L'imprenditore può esercitare, nei confronti dei contraffattori, un'azione inibitoria, diretta ad impedire la continuazione dell'uso del marchio o l'azione di rimozione: distruggere tutti i marchi contraffatti (ance i prodotti se necessario), e l'azione di risarcimento dei danni, che il titolare del marchio abbia subito per l'altrui contraffazione. Il diritto all'uso esclusivo del marchio si può acquistare in 2 modi: o conseguendo la registrazione del marchio, oppure con l'uso del marchio da parte dell'imprenditore, indipendentemente da ogni registrazione. Quest'ultimo gode una protezione giuridica minore. I marchi non registrati possono essere o di notorietà nazionale o locale. Chi possiede il 2° è esposto al rischio che altri utilizzino lo stesso marchio per altre zone. La registrazione del marchio permette all'imprenditore di acquistare il diritto all'uso esclusivo del marchio prescelto prima d'averne cominciato l'uso.
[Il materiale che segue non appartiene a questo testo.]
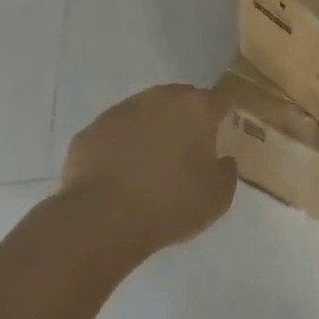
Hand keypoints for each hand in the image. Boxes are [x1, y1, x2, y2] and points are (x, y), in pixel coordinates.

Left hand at [61, 84, 237, 252]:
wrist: (101, 220)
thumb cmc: (170, 204)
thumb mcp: (217, 197)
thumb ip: (227, 172)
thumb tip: (222, 160)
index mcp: (196, 108)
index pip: (219, 98)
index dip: (221, 114)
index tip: (220, 132)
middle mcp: (160, 98)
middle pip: (180, 98)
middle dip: (185, 117)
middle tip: (185, 149)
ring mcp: (122, 110)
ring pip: (144, 111)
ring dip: (151, 128)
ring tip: (148, 163)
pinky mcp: (91, 130)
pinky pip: (114, 132)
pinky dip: (119, 145)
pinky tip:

Inoltre il marchio registrato è protetto x l'intero ambito nazionale o internazionale se la registrazione viene effettuata presso l'OMPI di Ginevra. Il diritto esclusivo dura per 10 anni dalla registrazione. Si decade dal se il marchio non viene utilizzato per 5 anni dalla registrazione o sia verificata la volgarizzazione del marchio, ossia il marchio sia diventato denominazione generica del prodotto (aspirina). Il marchio utilizzato x contraddistinguere un prodotto rinomato è una garanzia di sicuri profitti e x questo può raggiungere un alto valore dei scambio. Anche qui come x la ditta gli interessi degli imprenditori della negoziazione del marchio sono in contrasto con le esigenze di protezione dei consumatori. Il codice civile ammette che il marchio possa essere trasferito per la totalità dei prodotti x cui è stato registrato. La licenza del marchio è legislativamente ammessa. L'art 2573 precisa che il marchio può essere oggetto di licenza x la totalità o parte dei prodotti x i quali è stato registrato o x la totalità del territori dello stato.